Will you return, word for word, only the lines from the top of the data below down to and including the one with "cy_px: -142"?

[Data extracted from a collection]
----------------

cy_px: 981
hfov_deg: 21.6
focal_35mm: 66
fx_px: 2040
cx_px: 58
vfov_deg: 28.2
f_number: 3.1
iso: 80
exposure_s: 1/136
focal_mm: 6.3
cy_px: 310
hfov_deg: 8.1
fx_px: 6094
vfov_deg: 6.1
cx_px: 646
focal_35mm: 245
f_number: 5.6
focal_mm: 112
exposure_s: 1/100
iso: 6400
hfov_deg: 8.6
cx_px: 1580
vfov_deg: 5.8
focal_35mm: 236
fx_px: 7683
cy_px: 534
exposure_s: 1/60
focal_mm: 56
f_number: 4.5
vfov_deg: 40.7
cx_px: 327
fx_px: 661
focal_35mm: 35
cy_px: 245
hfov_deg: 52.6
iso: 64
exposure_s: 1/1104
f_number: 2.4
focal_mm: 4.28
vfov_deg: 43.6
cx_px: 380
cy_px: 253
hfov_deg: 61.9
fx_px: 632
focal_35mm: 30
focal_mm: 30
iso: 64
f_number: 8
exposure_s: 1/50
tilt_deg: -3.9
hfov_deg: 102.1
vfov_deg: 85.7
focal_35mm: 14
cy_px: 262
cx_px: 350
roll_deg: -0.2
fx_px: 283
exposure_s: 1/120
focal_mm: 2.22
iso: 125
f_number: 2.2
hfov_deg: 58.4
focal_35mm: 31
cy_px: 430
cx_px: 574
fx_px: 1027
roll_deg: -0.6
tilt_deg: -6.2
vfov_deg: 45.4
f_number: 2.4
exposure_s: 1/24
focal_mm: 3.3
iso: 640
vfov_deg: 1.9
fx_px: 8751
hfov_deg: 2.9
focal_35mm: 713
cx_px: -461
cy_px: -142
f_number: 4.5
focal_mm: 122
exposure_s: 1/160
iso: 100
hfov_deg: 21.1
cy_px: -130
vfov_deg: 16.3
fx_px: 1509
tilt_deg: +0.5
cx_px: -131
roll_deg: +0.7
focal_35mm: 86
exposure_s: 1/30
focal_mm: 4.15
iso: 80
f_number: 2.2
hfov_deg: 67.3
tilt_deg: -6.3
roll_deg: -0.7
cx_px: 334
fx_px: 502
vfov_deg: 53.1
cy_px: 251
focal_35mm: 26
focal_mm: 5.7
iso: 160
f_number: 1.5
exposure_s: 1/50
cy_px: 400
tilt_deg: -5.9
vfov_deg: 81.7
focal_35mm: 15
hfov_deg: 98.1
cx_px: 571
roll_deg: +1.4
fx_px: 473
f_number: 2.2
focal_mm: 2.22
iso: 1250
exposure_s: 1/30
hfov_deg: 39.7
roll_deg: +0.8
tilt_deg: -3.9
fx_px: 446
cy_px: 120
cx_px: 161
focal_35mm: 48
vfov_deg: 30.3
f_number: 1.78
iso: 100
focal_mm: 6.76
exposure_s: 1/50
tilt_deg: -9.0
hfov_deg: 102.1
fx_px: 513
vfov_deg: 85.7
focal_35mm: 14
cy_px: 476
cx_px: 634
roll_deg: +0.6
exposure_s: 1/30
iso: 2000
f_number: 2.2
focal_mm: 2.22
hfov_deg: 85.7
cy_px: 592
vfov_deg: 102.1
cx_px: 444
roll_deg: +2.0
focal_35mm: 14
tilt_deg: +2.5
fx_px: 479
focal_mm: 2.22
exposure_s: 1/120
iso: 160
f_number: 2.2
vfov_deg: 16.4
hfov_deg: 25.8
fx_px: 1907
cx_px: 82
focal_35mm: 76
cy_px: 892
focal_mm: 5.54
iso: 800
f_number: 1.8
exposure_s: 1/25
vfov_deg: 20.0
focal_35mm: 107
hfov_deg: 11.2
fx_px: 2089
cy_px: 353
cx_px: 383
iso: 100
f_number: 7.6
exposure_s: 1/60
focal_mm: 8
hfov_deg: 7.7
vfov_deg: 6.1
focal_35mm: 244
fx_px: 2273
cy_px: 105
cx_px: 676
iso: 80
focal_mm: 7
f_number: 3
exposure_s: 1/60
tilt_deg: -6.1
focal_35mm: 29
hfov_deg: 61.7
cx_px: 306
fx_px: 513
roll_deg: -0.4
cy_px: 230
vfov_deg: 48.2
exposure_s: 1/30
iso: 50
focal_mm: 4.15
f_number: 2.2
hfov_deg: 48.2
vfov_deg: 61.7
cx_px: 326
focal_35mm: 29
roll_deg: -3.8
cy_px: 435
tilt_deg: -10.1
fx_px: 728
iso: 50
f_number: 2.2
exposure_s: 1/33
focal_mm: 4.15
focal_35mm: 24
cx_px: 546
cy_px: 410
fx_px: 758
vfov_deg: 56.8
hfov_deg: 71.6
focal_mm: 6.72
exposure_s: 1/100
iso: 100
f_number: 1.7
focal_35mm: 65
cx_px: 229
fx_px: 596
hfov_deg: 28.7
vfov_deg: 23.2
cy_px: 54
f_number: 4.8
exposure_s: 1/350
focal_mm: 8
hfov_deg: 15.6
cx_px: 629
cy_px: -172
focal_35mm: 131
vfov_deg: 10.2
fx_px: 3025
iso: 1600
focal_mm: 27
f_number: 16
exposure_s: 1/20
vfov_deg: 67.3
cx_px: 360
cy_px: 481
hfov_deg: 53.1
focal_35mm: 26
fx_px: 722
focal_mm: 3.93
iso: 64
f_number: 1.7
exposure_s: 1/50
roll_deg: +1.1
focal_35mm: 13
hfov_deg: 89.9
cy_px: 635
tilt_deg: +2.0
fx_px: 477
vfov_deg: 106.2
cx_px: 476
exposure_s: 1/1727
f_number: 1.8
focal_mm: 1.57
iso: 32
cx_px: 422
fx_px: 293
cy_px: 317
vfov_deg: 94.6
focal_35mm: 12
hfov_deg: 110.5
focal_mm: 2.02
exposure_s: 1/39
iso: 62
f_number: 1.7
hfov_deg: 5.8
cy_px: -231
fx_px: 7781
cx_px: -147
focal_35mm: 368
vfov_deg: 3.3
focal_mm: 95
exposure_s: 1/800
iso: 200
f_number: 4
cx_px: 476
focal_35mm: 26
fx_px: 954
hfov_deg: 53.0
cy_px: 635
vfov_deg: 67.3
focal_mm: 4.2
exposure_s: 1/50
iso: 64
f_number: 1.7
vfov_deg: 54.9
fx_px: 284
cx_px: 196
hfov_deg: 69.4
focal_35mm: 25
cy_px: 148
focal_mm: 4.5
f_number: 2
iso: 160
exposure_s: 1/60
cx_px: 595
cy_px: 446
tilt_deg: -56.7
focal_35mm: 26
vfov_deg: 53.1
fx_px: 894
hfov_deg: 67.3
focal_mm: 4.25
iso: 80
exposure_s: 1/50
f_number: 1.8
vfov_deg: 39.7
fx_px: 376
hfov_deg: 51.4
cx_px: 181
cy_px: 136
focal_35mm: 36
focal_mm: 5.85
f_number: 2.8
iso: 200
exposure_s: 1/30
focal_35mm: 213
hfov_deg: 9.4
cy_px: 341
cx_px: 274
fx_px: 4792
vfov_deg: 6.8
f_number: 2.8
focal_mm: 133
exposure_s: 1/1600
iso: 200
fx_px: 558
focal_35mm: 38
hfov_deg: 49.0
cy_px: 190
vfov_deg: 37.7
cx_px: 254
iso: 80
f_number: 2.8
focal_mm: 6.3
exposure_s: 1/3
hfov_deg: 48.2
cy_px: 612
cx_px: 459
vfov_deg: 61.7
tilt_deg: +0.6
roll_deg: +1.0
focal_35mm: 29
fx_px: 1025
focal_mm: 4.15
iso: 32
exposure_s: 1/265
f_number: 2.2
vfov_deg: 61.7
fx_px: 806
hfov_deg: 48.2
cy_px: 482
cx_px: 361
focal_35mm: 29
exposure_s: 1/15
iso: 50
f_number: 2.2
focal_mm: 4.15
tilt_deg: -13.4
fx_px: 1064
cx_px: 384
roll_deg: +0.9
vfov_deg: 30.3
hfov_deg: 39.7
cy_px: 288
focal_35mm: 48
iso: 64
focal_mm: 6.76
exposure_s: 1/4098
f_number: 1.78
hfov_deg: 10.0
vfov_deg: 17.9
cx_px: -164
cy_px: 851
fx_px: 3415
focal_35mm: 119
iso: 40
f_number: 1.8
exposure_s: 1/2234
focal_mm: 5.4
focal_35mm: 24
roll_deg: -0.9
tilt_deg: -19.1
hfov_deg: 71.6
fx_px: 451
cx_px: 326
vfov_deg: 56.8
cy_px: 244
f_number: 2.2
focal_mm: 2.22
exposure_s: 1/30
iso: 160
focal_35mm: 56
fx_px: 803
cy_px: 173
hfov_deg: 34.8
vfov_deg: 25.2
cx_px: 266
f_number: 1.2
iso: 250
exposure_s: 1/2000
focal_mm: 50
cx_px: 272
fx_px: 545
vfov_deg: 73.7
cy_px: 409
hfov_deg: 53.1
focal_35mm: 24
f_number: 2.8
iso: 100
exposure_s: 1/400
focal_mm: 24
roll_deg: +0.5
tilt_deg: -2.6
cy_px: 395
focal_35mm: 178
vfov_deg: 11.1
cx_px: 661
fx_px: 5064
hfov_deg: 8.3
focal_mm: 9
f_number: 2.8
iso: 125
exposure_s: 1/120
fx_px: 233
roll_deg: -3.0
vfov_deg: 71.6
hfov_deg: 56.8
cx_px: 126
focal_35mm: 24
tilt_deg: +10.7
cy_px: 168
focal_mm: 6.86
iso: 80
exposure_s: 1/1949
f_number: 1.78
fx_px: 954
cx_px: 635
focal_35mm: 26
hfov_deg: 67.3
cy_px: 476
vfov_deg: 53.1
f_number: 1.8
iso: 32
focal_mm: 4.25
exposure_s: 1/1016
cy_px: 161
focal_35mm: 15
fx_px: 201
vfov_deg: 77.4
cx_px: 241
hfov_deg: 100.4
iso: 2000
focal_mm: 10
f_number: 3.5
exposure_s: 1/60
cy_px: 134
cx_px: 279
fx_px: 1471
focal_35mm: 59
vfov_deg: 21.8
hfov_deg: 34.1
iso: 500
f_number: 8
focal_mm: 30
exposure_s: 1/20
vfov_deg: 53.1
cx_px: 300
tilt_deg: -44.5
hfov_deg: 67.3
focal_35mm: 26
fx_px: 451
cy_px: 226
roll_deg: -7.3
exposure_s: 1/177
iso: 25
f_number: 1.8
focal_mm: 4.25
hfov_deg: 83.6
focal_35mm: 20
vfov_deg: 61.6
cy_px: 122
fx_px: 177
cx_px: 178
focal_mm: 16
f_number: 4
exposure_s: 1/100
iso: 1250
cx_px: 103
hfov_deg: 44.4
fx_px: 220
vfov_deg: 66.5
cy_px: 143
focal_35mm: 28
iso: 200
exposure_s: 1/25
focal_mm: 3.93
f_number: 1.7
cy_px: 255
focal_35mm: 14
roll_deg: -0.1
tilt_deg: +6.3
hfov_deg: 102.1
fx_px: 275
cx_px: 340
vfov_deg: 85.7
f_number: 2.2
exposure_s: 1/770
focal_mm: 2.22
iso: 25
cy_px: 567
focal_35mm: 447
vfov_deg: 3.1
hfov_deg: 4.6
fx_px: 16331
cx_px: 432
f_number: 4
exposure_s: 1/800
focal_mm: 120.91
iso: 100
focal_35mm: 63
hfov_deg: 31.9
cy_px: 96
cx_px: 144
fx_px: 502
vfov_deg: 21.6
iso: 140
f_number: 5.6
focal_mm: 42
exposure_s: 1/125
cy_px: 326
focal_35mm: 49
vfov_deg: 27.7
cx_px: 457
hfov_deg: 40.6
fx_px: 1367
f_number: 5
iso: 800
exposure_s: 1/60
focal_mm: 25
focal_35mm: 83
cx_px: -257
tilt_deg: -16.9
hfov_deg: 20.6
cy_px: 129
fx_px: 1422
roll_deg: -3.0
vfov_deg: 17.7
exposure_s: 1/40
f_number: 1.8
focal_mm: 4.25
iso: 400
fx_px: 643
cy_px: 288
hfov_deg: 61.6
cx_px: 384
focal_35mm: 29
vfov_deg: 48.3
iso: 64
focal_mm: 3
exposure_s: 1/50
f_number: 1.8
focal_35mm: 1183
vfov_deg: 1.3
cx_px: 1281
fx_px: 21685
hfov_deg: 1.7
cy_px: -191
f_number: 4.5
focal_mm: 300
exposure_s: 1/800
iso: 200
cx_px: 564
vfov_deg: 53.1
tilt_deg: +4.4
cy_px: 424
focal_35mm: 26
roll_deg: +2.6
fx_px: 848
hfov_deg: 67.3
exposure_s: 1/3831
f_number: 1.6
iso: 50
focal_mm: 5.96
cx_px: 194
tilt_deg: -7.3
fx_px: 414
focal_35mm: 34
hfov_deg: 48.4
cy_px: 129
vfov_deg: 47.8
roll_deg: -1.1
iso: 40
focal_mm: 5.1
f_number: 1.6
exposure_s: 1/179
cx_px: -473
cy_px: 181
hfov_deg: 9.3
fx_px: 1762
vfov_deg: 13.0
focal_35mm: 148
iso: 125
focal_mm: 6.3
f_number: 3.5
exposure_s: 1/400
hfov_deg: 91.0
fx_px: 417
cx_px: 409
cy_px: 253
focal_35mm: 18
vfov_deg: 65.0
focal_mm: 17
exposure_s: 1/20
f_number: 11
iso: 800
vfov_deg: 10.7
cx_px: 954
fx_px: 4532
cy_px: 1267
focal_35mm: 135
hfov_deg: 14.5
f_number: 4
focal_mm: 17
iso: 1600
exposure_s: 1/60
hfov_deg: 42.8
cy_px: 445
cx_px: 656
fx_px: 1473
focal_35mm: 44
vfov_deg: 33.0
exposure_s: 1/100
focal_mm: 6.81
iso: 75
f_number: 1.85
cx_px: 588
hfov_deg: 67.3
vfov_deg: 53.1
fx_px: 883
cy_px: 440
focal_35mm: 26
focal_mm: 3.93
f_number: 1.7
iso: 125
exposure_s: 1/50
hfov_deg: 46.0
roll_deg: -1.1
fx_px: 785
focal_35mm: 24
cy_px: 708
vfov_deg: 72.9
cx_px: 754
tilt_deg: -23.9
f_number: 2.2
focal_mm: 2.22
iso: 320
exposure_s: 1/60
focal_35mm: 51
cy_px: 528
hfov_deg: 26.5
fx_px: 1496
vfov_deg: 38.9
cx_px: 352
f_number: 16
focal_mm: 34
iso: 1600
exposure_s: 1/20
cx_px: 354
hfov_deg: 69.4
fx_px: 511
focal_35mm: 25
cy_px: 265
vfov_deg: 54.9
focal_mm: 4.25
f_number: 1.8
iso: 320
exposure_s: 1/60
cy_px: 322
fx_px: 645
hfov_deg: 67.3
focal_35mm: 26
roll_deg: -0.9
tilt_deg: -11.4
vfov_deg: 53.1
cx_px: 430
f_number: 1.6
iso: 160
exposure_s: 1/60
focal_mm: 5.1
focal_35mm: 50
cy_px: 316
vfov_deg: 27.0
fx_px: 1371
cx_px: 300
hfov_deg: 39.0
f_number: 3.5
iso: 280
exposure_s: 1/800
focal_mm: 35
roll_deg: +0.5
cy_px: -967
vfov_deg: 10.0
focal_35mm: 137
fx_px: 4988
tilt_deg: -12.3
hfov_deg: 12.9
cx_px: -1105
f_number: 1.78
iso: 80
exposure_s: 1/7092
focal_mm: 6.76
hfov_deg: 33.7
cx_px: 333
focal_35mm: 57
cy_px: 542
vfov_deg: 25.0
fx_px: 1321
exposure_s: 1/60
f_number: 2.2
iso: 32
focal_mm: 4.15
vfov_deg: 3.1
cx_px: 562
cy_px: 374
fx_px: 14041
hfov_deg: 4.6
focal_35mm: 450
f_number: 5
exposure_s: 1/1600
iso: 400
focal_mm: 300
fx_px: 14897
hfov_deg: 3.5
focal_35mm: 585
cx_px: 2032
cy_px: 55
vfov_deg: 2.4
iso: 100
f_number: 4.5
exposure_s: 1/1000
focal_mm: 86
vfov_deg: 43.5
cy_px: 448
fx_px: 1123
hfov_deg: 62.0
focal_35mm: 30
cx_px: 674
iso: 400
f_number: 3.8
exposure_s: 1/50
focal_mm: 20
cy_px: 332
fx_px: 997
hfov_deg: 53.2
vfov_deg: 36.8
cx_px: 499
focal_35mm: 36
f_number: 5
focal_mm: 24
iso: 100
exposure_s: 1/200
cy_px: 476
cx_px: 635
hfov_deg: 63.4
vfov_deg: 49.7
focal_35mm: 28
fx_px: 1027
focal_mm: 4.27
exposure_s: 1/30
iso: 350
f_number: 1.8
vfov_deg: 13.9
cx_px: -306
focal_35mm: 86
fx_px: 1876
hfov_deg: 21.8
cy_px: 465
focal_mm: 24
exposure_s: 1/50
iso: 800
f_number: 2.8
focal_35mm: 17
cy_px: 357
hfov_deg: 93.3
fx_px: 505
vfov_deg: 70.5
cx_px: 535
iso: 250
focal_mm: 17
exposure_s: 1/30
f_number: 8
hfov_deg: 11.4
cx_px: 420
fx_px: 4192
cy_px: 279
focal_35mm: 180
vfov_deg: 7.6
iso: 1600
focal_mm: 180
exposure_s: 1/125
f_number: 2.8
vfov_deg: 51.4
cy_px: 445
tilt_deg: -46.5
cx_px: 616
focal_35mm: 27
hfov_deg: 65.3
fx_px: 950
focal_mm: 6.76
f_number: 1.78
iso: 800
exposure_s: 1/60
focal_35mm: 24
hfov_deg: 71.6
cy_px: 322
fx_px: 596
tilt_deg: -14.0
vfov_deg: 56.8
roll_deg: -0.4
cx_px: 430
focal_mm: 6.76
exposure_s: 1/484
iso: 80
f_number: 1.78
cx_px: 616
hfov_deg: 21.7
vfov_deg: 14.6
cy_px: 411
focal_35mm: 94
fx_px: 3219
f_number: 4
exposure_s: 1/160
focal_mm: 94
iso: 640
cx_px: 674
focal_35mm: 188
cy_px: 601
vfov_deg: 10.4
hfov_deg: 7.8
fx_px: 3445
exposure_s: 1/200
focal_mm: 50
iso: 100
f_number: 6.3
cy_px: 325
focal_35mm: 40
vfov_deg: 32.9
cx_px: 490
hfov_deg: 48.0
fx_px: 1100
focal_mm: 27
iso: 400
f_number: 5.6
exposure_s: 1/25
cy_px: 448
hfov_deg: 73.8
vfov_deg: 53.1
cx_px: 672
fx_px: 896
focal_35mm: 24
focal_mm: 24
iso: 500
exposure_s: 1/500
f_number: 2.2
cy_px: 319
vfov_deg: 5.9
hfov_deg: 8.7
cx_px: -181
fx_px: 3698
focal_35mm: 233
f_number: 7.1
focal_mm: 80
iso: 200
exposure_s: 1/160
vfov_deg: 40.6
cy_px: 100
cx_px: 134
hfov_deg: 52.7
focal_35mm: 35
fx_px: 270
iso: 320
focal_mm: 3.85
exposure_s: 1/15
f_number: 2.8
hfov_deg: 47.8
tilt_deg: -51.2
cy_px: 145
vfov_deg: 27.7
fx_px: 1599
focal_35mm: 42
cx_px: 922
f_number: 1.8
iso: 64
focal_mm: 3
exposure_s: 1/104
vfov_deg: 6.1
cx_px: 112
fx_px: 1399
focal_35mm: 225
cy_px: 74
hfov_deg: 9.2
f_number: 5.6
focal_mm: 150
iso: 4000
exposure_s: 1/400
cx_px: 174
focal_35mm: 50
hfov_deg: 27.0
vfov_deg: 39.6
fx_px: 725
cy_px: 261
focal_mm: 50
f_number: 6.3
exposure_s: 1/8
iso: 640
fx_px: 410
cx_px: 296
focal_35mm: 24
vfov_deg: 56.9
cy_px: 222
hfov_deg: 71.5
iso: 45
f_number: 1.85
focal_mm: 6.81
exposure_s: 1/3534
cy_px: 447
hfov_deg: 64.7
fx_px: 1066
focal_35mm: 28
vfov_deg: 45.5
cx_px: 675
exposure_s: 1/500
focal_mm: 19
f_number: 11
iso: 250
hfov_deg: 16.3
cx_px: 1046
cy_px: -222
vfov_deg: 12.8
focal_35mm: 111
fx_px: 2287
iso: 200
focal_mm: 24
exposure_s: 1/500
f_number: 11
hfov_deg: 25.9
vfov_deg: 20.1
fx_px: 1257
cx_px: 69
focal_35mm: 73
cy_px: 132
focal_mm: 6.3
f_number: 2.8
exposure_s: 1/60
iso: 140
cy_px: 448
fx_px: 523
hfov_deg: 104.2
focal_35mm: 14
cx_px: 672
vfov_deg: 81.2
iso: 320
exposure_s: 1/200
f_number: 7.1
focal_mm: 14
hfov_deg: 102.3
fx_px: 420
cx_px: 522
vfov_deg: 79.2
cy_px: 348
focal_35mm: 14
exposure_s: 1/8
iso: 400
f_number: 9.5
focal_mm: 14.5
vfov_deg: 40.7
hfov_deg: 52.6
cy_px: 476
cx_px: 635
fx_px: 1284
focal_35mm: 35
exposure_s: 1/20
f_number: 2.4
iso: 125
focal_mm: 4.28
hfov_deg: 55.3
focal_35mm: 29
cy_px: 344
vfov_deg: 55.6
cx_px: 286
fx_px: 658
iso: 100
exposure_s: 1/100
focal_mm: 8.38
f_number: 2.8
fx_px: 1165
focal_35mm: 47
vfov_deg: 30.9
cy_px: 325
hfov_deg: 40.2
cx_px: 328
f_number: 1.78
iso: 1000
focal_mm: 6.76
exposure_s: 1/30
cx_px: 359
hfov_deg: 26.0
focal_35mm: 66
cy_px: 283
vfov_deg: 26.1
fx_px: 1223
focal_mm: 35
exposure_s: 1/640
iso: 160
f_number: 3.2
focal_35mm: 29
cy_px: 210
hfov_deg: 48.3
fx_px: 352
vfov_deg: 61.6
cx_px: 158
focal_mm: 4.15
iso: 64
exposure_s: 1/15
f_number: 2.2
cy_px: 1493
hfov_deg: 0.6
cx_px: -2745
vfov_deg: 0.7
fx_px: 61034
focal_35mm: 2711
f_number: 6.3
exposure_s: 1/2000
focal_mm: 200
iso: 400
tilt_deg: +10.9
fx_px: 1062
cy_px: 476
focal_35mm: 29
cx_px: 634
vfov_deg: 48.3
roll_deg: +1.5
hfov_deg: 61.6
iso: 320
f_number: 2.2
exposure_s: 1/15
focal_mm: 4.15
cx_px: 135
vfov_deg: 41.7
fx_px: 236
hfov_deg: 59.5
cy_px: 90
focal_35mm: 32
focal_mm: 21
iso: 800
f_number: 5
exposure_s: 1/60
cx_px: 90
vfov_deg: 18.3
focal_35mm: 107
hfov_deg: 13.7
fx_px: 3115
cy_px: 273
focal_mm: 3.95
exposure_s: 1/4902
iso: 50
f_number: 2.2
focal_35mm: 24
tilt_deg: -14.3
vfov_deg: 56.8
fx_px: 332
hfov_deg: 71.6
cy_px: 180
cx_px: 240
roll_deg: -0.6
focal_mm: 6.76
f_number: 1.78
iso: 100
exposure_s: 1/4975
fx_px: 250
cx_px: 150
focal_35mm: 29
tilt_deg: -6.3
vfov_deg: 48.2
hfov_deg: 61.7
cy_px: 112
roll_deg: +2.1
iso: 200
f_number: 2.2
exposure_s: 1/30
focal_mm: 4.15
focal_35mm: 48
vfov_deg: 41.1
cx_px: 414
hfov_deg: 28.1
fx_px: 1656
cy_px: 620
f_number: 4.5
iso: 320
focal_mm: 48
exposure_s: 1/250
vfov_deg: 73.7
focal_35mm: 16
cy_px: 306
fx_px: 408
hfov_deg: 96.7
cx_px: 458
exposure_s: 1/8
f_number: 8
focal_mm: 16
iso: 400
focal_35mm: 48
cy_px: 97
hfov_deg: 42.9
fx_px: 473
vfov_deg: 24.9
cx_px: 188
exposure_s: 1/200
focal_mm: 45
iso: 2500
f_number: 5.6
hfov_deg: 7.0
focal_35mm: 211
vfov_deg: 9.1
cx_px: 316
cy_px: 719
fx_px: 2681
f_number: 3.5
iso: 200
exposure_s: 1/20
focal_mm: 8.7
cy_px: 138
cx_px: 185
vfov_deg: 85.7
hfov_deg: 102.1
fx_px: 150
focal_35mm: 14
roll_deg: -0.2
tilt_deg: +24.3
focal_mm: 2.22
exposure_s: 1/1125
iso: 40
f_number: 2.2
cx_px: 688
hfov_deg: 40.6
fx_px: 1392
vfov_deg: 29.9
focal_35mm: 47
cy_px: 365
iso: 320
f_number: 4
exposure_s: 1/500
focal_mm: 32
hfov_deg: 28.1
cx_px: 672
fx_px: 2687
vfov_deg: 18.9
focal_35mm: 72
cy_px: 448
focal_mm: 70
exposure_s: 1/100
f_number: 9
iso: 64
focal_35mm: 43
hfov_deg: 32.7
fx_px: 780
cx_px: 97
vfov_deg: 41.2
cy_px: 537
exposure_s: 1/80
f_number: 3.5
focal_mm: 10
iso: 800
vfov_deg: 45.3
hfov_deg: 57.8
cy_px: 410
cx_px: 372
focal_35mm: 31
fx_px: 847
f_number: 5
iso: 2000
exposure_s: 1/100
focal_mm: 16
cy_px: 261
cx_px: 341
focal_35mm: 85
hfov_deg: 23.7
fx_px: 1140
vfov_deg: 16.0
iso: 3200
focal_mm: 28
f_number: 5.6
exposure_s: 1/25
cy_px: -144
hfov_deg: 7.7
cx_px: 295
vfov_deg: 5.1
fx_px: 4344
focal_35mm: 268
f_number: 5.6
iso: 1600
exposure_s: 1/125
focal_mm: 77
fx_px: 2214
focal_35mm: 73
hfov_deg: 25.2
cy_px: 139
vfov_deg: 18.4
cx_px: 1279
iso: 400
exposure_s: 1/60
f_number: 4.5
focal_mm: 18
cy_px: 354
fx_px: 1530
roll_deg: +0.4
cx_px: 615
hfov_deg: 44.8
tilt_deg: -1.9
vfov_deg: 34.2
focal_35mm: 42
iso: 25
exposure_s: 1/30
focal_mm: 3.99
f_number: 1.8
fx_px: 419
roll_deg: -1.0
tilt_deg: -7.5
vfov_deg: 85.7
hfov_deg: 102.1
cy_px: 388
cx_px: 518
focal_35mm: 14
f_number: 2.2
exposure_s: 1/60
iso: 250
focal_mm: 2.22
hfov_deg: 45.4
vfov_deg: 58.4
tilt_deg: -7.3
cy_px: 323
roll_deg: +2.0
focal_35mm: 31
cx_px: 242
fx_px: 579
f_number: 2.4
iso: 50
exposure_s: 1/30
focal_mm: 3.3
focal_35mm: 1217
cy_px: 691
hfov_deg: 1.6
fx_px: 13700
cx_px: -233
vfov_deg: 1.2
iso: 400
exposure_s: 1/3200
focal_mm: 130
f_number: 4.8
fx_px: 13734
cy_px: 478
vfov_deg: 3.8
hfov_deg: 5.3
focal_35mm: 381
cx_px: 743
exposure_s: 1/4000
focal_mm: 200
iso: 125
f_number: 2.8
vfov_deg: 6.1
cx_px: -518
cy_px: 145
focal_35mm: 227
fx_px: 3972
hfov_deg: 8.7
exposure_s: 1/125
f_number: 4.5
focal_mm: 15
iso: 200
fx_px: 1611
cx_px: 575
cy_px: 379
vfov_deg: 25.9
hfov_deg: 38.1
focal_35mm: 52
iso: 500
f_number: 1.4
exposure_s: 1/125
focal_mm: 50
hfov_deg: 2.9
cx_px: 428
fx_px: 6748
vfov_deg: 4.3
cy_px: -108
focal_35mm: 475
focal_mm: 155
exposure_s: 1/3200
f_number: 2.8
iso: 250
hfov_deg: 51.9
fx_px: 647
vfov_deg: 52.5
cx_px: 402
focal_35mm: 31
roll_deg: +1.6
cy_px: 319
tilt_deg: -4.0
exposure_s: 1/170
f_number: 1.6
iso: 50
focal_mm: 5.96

----------------

■ Result for this task:
cy_px: 981
hfov_deg: 21.6
focal_35mm: 66
fx_px: 2040
cx_px: 58
vfov_deg: 28.2
f_number: 3.1
iso: 80
exposure_s: 1/136
focal_mm: 6.3
cy_px: 310
hfov_deg: 8.1
fx_px: 6094
vfov_deg: 6.1
cx_px: 646
focal_35mm: 245
f_number: 5.6
focal_mm: 112
exposure_s: 1/100
iso: 6400
hfov_deg: 8.6
cx_px: 1580
vfov_deg: 5.8
focal_35mm: 236
fx_px: 7683
cy_px: 534
exposure_s: 1/60
focal_mm: 56
f_number: 4.5
vfov_deg: 40.7
cx_px: 327
fx_px: 661
focal_35mm: 35
cy_px: 245
hfov_deg: 52.6
iso: 64
exposure_s: 1/1104
f_number: 2.4
focal_mm: 4.28
vfov_deg: 43.6
cx_px: 380
cy_px: 253
hfov_deg: 61.9
fx_px: 632
focal_35mm: 30
focal_mm: 30
iso: 64
f_number: 8
exposure_s: 1/50
tilt_deg: -3.9
hfov_deg: 102.1
vfov_deg: 85.7
focal_35mm: 14
cy_px: 262
cx_px: 350
roll_deg: -0.2
fx_px: 283
exposure_s: 1/120
focal_mm: 2.22
iso: 125
f_number: 2.2
hfov_deg: 58.4
focal_35mm: 31
cy_px: 430
cx_px: 574
fx_px: 1027
roll_deg: -0.6
tilt_deg: -6.2
vfov_deg: 45.4
f_number: 2.4
exposure_s: 1/24
focal_mm: 3.3
iso: 640
vfov_deg: 1.9
fx_px: 8751
hfov_deg: 2.9
focal_35mm: 713
cx_px: -461
cy_px: -142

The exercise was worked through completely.